There never seems to be enough time in the summer. The kids are out of school, coworkers are in and out of the office and we are always trying to find our own time to enjoy the weather. With many feeling unprecedented levels of stress in their day-to-day lives, women need physical activity now more than ever.
1. Exercise is the ideal way to handle stress
It’s not just rhetoric. Exercise has been proven to decrease the levels of the stress hormone, cortisol, in your body. Researchers have also found that regular exercise releases endorphins in your body, causing that natural high or euphoric feeling you get after a great workout. One recent study even found that short workouts of eight minutes in length could help lower sadness, tension and anger.
2. Physical activity leads to higher productivity
While it may seem counter-intuitive, research has shown that dedicating time out of your day for physical activity may increase your productivity. In a 2007 study conducted by the Opinion Research Corporation, 78 percent of the 700 participating workers said that exercise had a positive impact on their productivity and performance at work. Additionally, employees who exercised during the workday perceived an impact on their frame of mind and ability to focus at work. Whether you need that energy boost to impress your boss at work or to navigate the holiday crowds, exercise can be the key.
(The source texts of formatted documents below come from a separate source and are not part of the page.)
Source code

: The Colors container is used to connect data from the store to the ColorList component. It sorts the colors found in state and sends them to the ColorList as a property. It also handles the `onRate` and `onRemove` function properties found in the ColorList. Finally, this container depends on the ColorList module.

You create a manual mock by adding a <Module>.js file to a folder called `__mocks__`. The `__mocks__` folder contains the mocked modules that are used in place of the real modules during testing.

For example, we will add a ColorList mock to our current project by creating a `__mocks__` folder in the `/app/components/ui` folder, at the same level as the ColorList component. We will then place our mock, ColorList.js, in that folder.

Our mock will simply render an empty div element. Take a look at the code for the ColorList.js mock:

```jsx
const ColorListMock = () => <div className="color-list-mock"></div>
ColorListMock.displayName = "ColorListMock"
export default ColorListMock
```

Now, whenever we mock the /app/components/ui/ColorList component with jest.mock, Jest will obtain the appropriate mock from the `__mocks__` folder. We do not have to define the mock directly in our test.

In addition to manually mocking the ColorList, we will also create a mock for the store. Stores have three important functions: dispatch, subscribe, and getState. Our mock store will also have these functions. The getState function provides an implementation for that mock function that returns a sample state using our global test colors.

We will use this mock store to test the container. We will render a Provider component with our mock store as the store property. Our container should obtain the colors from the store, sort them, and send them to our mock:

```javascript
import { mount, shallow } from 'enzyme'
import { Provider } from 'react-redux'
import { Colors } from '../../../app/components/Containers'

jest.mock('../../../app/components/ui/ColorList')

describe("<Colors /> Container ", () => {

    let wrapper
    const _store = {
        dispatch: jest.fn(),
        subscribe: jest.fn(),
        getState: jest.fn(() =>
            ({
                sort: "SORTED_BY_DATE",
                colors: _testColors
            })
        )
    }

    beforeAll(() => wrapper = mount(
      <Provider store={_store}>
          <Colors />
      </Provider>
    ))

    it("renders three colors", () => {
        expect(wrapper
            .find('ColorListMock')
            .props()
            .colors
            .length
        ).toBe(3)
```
3. Action Can be Used As a Distraction
Physical activity itself can be used to take your mind off the myriad problems that can pop-up unexpectedly. Worried about your out-spoken uncle offending someone at the dinner table? Catch a walk to take your mind off it. Worn out from having your children at-home during their summer breaks? Focusing on yourself and your health, even if only for a short time, can give you a much-needed reprieve.
4. Exercise Has Economic Benefits
A 1984 study by Brown, et al., explored the monetary gains of regular exercise and its relationship with disability days and the resulting direct costs incurred. They found that workers who participated in a workplace exercise program had 20 percent fewer days of work missed for disability, which, in turn, saved an average of $353.38 annually. And in 2003, the estimated total national cost of physical inactivity was $251.11 billion, while the estimated total national cost for excess weight was $256.57 billion. These numbers include the cost of medical care, worker’s compensation and productivity losses. In these hard economic times, every penny saved counts.
5. Physical activity=Professional and personal success
This benefit of exercise is undeniable: Those who participate in regular activity have higher rates of personal and professional success. According to a study by Colton and Gore, half of all girls who participate in some kind of sport experience higher than average levels of self-esteem and less depression. According to an Oxygen/Markle Pulse poll, 56 percent of women agree with the statement that seeing successful female athletes makes them feel proud to be a woman. And finally, research shows girls who participate in sports are more likely to experience academic success and graduate from high school than those who do not play sports.
Need more motivation to help? Research shows legitimate health benefits from being charitable. Allan Luks, author of “The Healing Power of Doing Good,” found many documented instances of people gaining physical, mental and emotional benefits from doing good. Luks also describes something called the “giver’s high,” a similar feeling to the “runner’s high” experienced after a strenuous workout.